En outre, au sein des directions syndicales, les actions antifascistes ont trop facilement tendance à s’enliser dans des « manifestations culturelles » où l’élément combatif et mobilisateur est relégué à l’arrière-plan. Les revendications sociales pour lesquelles les syndicalistes se battent tout au long de l’année – telles que les salaires, les conditions de travail, la protection sociale, l’investissement public dans les soins de santé et l’enseignement – sont essentielles dans la lutte contre les problèmes sociaux sur lesquels l’extrême droite prolifère comme une moisissure. Ces revendications ne seront pas satisfaites dans le cadre d’une alliance avec des organisations et partis procapitalistes. A ce modèle, historiquement appelé « front populaire », nous opposons la méthode du front unique : l’unité d’action des organisations anticapitalistes de travailleuses et travailleurs.

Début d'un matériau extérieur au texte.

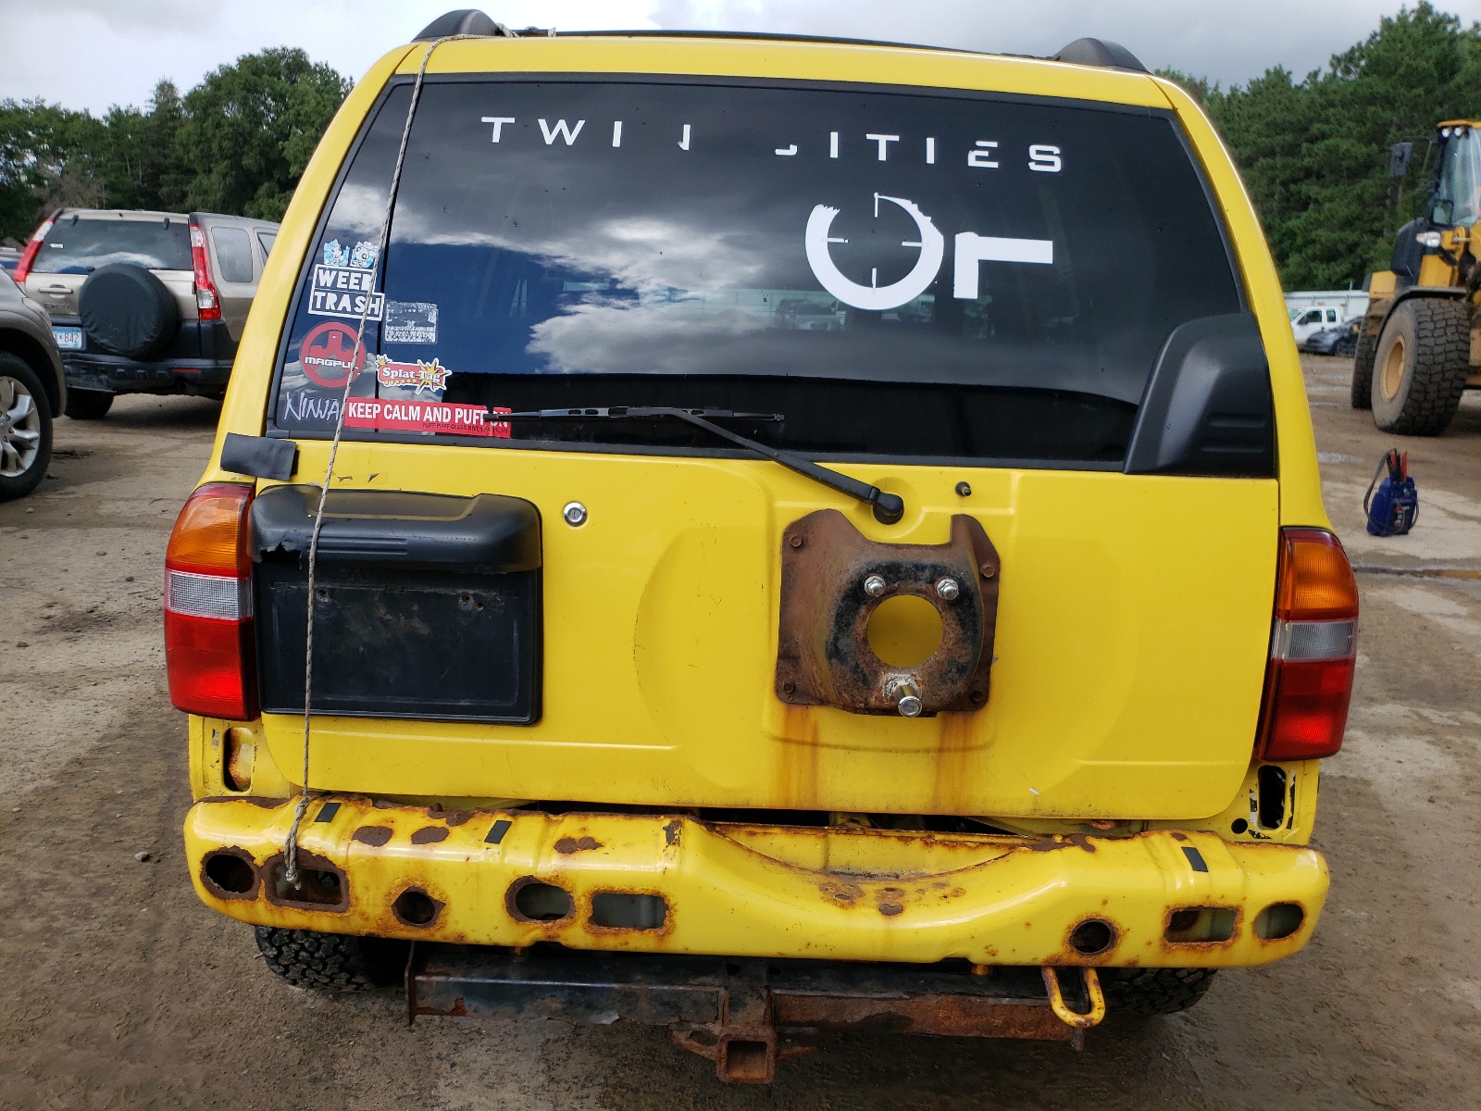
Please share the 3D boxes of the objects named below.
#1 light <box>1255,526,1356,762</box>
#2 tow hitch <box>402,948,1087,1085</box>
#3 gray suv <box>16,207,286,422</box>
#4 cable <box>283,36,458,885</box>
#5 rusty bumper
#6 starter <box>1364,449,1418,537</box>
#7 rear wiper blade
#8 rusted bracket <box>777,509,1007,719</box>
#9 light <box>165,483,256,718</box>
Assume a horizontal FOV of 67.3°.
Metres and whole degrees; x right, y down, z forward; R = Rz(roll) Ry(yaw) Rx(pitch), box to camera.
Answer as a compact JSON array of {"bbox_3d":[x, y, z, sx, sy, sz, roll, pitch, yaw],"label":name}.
[{"bbox_3d":[0.715,0.111,1.398,0.147,0.301,0.105,2,13,0],"label":"light"},{"bbox_3d":[0.013,0.592,1.530,0.935,0.133,0.235,2,13,0],"label":"tow hitch"},{"bbox_3d":[-4.680,-2.235,10.461,1.785,1.680,4.550,2,13,0],"label":"gray suv"},{"bbox_3d":[-0.461,-0.137,1.397,0.135,1.055,0.400,2,13,0],"label":"cable"},{"bbox_3d":[0.019,0.412,1.410,1.410,0.138,0.165,2,13,0],"label":"rusty bumper"},{"bbox_3d":[4.004,-0.386,6.819,0.270,0.530,0.180,1,13,-6],"label":"starter"},{"bbox_3d":[-0.054,-0.107,1.288,0.490,0.128,0.085,2,13,0],"label":"rear wiper blade"},{"bbox_3d":[0.178,0.081,1.300,0.264,0.244,0.125,2,13,0],"label":"rusted bracket"},{"bbox_3d":[-0.658,0.053,1.389,0.140,0.302,0.105,2,13,0],"label":"light"}]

Suite à la provocation de Tom Van Grieken lors de la manifestation du secteur non-marchand le 13 juin dernier, un débat a eu lieu au Comité fédéral du SETCa-BBTK (FGTB). Julien Dohet (secrétaire politique du SETCa Liège) a fait valoir que de telles provocations se produiront encore à l’avenir et que le syndicat doit s’y préparer ET ne pas compter sur les forces de police pour régler ce problème. Des applaudissements ont suivi son intervention et d’autres. Mais nous sommes restés sur notre faim concernant les conclusions pratiques…

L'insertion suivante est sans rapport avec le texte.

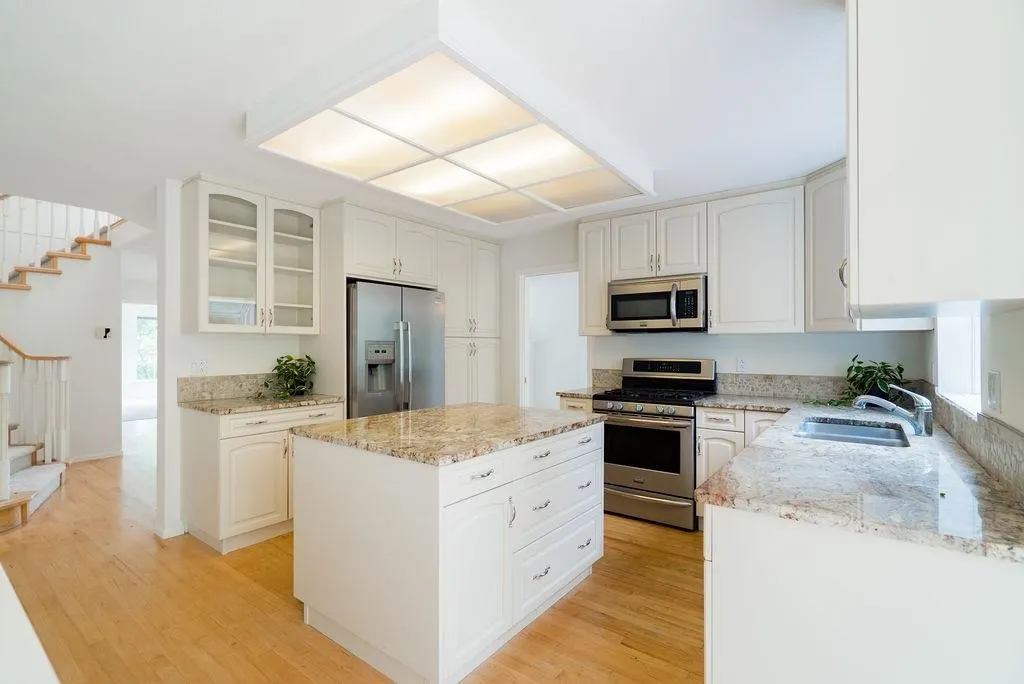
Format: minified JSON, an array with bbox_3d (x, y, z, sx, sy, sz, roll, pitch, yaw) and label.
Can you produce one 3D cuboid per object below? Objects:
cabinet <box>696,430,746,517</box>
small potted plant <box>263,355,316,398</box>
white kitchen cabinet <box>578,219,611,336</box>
[{"bbox_3d":[1.600,0.902,3.322,0.296,0.620,0.620,-1,-1,37],"label":"cabinet"},{"bbox_3d":[-1.709,0.254,3.520,0.370,0.335,0.360,0,-1,37],"label":"small potted plant"},{"bbox_3d":[0.829,-0.552,4.119,0.320,1.005,0.340,-1,-1,37],"label":"white kitchen cabinet"}]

L’attitude des hautes sphères du syndicat n’est pas très différente de celle de l’entre-deux-guerres. Les mobilisations antifascistes concrètes provenaient alors aussi principalement de la base qui recherchait instinctivement l’unité d’action, ce qui entrait parfois en conflit avec l’agenda des apparatchiks qui faisaient confiance aux partis établis et espéraient que tout se déroulerait sans incident. Il y a eu des initiatives intéressantes de la base, comme les « Arditi del Popolo » (AdP) en Italie au début des années 1920. Ce premier groupe antifasciste rassemblait des syndicalistes révolutionnaires, des anarchistes, des communistes et des socialistes et a pu compter sur 20.000 membres en l’espace d’un an.
Le Vlaams Belang essayant de se donner une « image sociale », l’antifascisme anticapitaliste combatif des syndicalistes est très important. À cette fin, nous avons l’intention, dans les semaines à venir, de développer un texte de plate-forme des « Syndicalistes contre le fascisme » que les militants pourront utiliser pour construire et mobiliser le soutien aux actions.